There are 2 things that jar me from the story – one is that the writing has a habit of being long winded. I get that Shiarra is afraid of the Others, there’s no need to repeat it constantly. The second thing is that she makes some bemusing decisions. Like she decides to call her friends who are due home tomorrow – and then assure them they don’t need to come home. Why call them? Why leave them with that worry? Or she decides to make the call about hate groups and monsters in the middle of doing her grocery shopping with everyone in the super market staring at her. She feels pity for the man who kidnapped her – within hours, possibly minutes, of being kidnapped and oddly decides to believe everything he says. She continually does these things that are… bemusing to say the least
I really don’t like how the White Hats are portrayed in this book, especially in the beginning and after the first book. As I said in my review then, I hate how the Others are portrayed as a marginalised group and that discrimination and prejudice against them is views in the same way as bigotry against POC or the disabled or GBLT people.

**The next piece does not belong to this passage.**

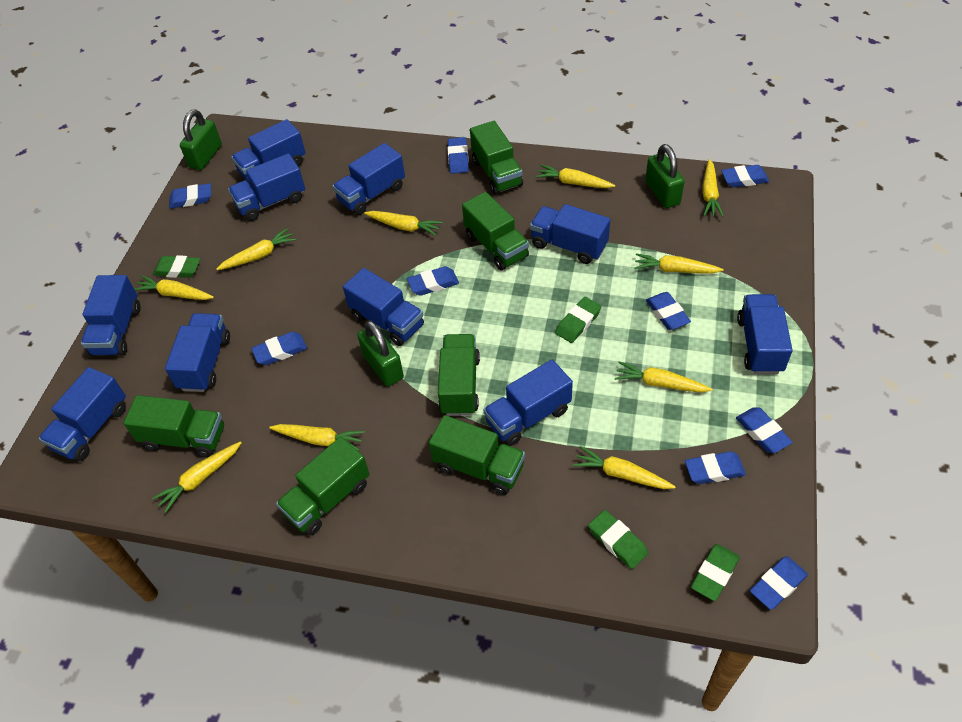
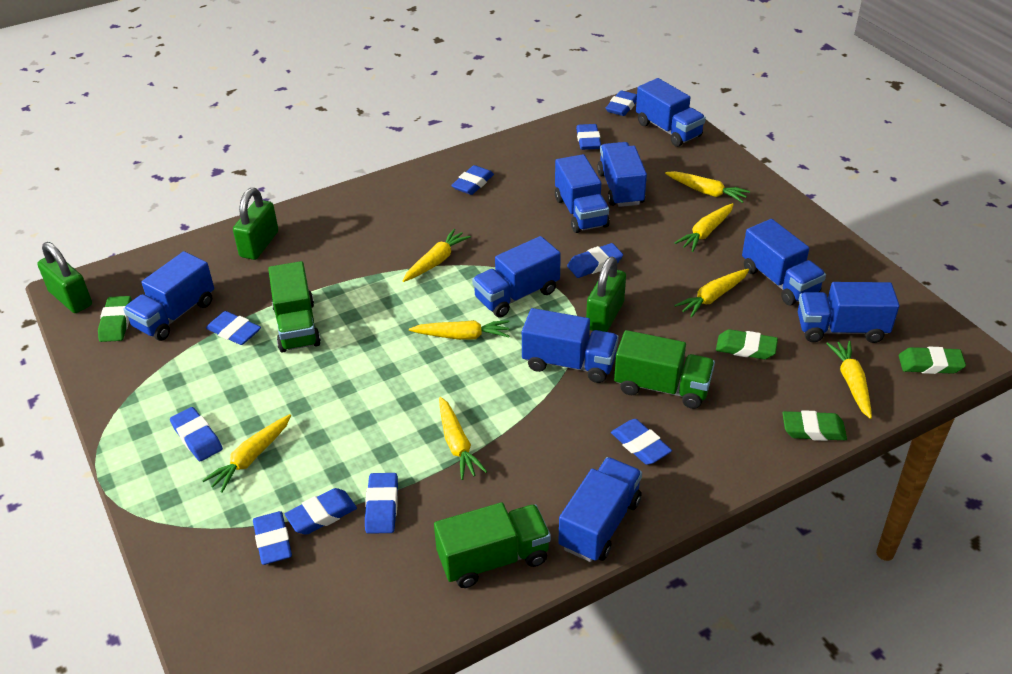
blue eraser: 9 -> 10
blue truck: 10 -> 9
green truck: 6 -> 3
yellow carrot: 10 -> 8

But if we’re going to have that element then it needs to be consistent. And if we’re going to present the Others as a persecuted group, then the White Hats, a group that burns down their businesses, murders them on the street et al is one of the most violent and horrific hate groups out there. Even aside from that, the White Hats appear on Shiarra’s doorstep with a gun pointed at her. They’ve made it pretty clear the full nature of their organisation
So why debate and agonise over whether to join them or not? Why expect them to back her up? Why does she even feel that she can get them to work with vampires? For that matter, why does she think encouraging them on the understanding “hey you get to kill a vampire, it’s all good!” is an ethical or even remotely sensible tack to take? Working with a Hate group because your enemy happens to be one of the people they hate doesn’t make working with a hate group any more advisable or sensible (or moral) – especially when your allies, friends and loved ones are also members of the hated group.
Yes, they rescued her – but, again, even she could see why they did – they were less out to save her and more taking a shot at a nest of vampires
This is a problem I have with Shiarra; her competence as a protagonist frustrates me. I will say she has made vast improvements since the last book – in the last book I was amazed she even managed to be a private eye. In this book she is far more competent and capable with much less overwhelming fear. Unfortunately a large part of that competence does come from her magical belt – but she is generally a stronger protagonist despite repeated needs for rescuing.
Unfortunately she is one of the few women in this book – her business partner has been relegated to elsewhere and the only other woman is Mouse – a woman who is quite literally a silent weapon. I do hope she will be more in the future but to date that’s the extent of her character. I could also do without the extreme jealousy being showed by Chaz. Can we have a werewolf who is not a possessive arsehole? He makes no allowances for circumstances or the situation and is stuck very much on a “my woman, rawr” mentality.
In terms of other minorities we got nothing, pretty much. Some very very minor background nameless characters, the odd dark skinned person and an Asian doctor. We have some unnamed gay vampires who are cowering in the home and even in a kidnap situation, Shiarra has time to mention her utter shock that ZOMG GAY PEOPLE and comment on their dress sense. Really? It’s references like this that make me want to dress in hessian sacks.
I think this book is a better book than the first book – many of the issues that annoyed me with Hunted with the Others have been addressed, if not necessarily resolved. But there are new issues with the White Hats and Shiarra’s decision making that stops this book going from being better to being massively better. Still, it’s heading upwards and is a good book besides. It’s definitely a better book and made this series one I want to follow.